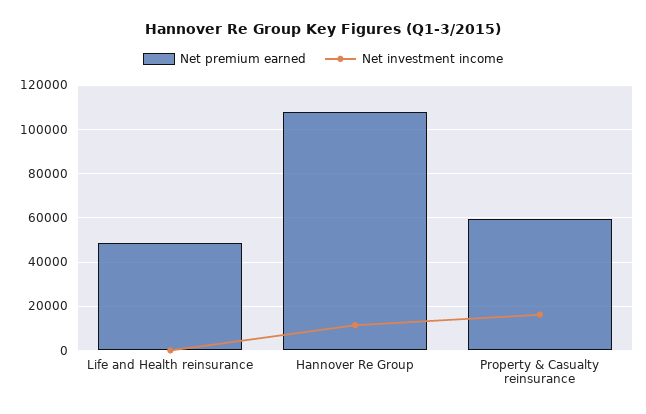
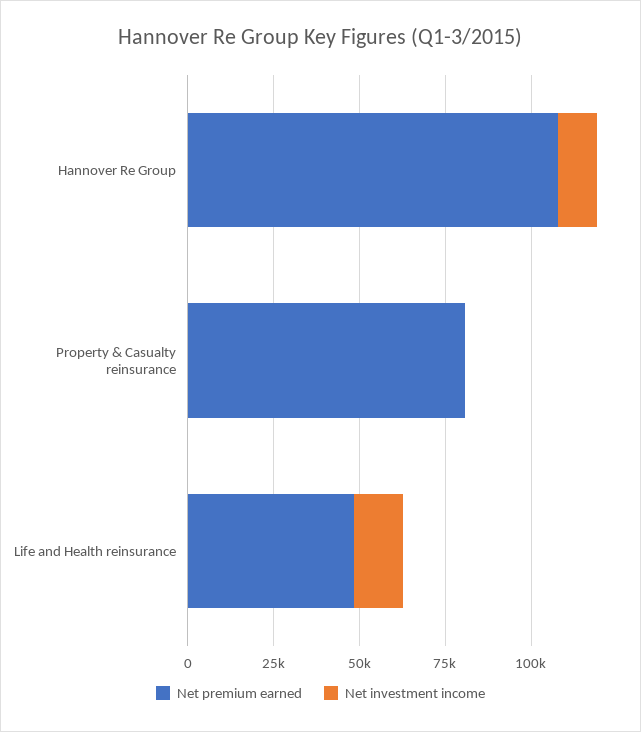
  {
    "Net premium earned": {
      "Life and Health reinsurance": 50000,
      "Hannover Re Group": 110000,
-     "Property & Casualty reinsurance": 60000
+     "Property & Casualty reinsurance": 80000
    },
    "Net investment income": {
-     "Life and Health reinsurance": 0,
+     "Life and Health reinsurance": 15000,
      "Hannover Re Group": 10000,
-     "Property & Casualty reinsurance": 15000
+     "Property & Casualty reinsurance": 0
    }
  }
◇ ◇ ◇ ◇
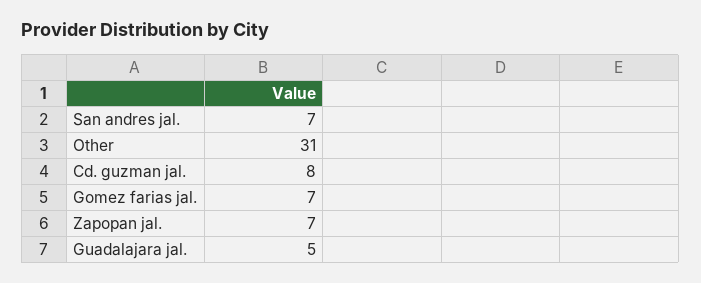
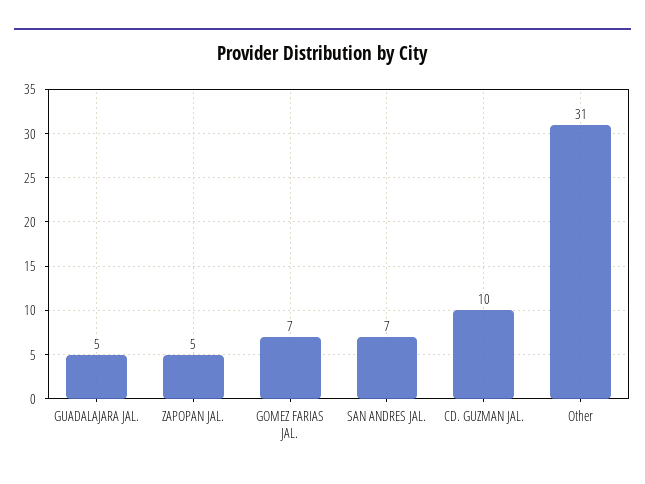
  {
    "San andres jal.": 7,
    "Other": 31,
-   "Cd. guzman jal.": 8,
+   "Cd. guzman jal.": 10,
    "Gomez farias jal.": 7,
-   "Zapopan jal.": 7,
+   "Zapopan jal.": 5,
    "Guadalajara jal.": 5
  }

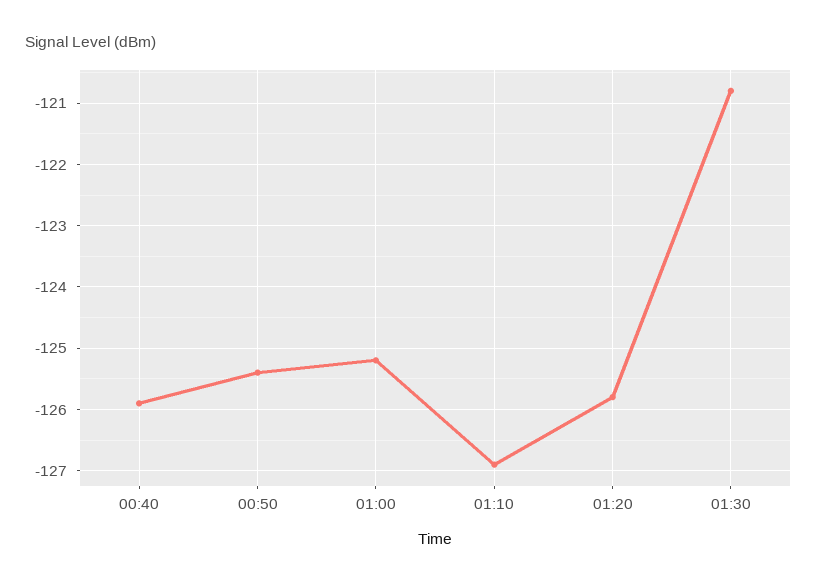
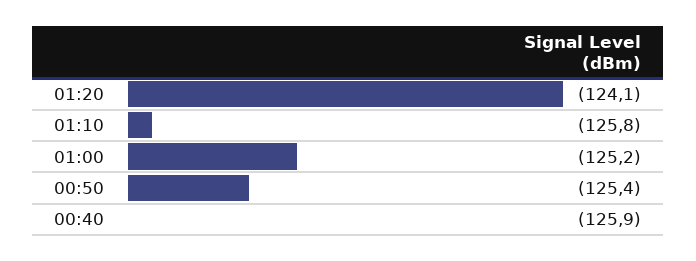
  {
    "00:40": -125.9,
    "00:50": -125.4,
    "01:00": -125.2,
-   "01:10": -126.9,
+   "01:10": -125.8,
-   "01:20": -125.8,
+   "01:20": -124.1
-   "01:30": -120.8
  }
◇ ◇ ◇ ◇
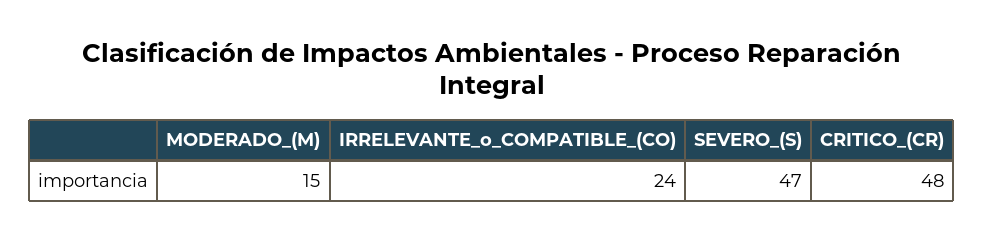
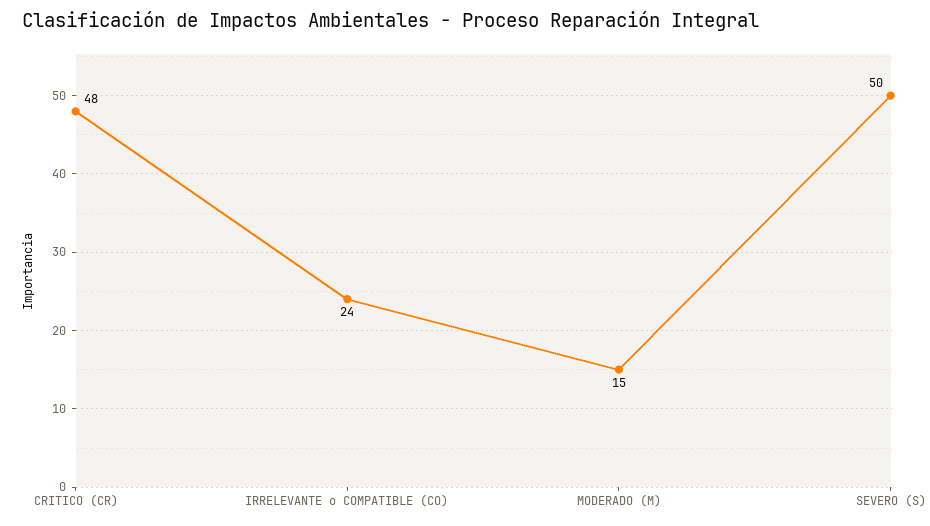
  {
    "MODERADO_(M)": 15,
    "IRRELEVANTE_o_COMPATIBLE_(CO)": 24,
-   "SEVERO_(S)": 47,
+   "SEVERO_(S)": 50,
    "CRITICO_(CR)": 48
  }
◇ ◇ ◇ ◇
What the task requires>
Go through the material and copy out every line with "Health" in it.

Written answer>
      "Life and Health reinsurance": 50000,
-     "Life and Health reinsurance": 0,
+     "Life and Health reinsurance": 15000,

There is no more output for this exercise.